*Texte à examiner*.
23 octobre 2009

Echos d'une campagne




A deux jours du "scrutin", tous les projecteurs sont braqués sur la Tunisie, ce petit pays de l'Afrique du Nord dont on entend si rarement parler... On ne compte plus les articles, enquêtes et reportages menés par des journalistes étrangers qui décrivent en majorité un système politique fermé dans un pays qui est avancé par rapport à ses voisins sur le plan économique, mais qui recule sur celui des droits et des libertés. Corruption, népotisme, chômage... sont des mots qui sont revenus souvent dans ces articles, cette année plus qu'en 2004.

Le régime tunisien, qui n'a jamais autant manqué de crédibilité aux yeux des observateurs internationaux, réagit en ce moment avec les mêmes méthodes qu'on lui connait pour faire face aux critiques - contribuant ainsi à leur donner plus de crédit :
harcèlement et arrestation de journalistes et de militants tunisiens, reconduite à la frontière de journalistes étrangers, censure des papiers et sites critiques, et multiplication des efforts de propagande pour défendre ce qui est dévenu indéfendable. Un dernier bilan de RSF résume bien la situation. Dans cette bataille de l'image évoquée précédemment, il se justifie par des décisions et des discours ambigus et contradictoires, qui dénotent bien l'état d'angoisse dans lequel les technocrates du régime doivent se trouver actuellement. Le ministre de la communication en a fait les frais :"L’organisation du tirage au sort donnant l’ordre de passage [des candidats] a d’ailleurs valu son poste au ministre de la Communication, limogé sur le champ, pour ne pas avoir tiré la boule du chef de l’Etat de sa poche plus discrètement." RSF.

*Informations présentées*.

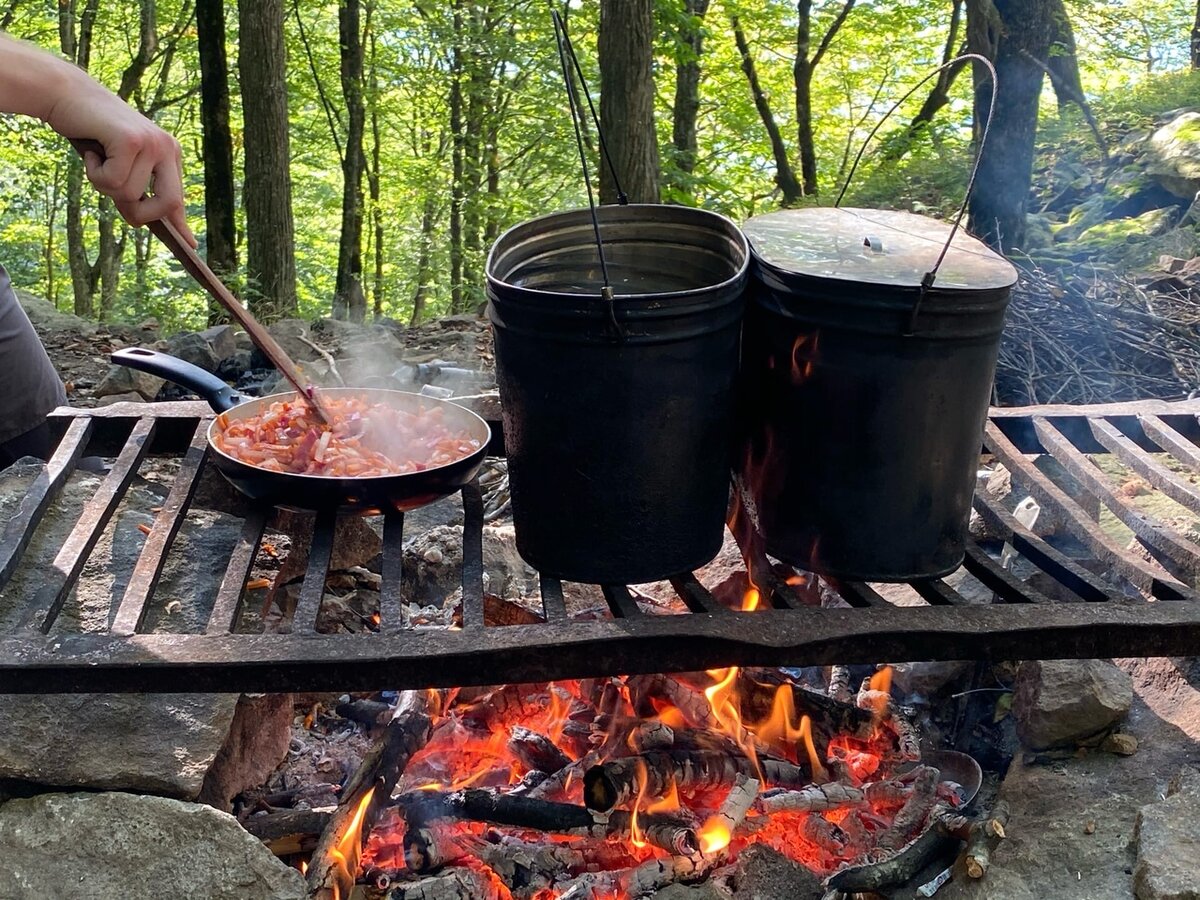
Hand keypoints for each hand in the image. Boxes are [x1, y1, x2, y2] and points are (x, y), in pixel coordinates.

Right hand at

*Consigne de travail 1*.
Reproduisez fidèlement le texte sur la campagne tunisienne, tout le passage allant de « 23 octobre 2009 » jusqu'à « plus qu'en 2004. ».
*Consigne de travail 2*.
Répondez aux questions suivantes à partir du texte sur la campagne tunisienne.
(a) Dans quelle région de l'Afrique le texte situe-t-il la Tunisie ?
(b) Avec quelle année le texte compare-t-il la fréquence des mots « Corruption, népotisme, chômage » dans les articles ?
(c) Quel ministre a perdu son poste, selon la citation attribuée à RSF ?
Le listing constitue un matériau distinct du texte.

*Corrigé de l'exercice 1*.
23 octobre 2009

Echos d'une campagne




A deux jours du "scrutin", tous les projecteurs sont braqués sur la Tunisie, ce petit pays de l'Afrique du Nord dont on entend si rarement parler... On ne compte plus les articles, enquêtes et reportages menés par des journalistes étrangers qui décrivent en majorité un système politique fermé dans un pays qui est avancé par rapport à ses voisins sur le plan économique, mais qui recule sur celui des droits et des libertés. Corruption, népotisme, chômage... sont des mots qui sont revenus souvent dans ces articles, cette année plus qu'en 2004.

*Corrigé de l'exercice 2*.
(a) En Afrique du Nord.
(b) Avec l'année 2004.
(c) Le ministre de la Communication.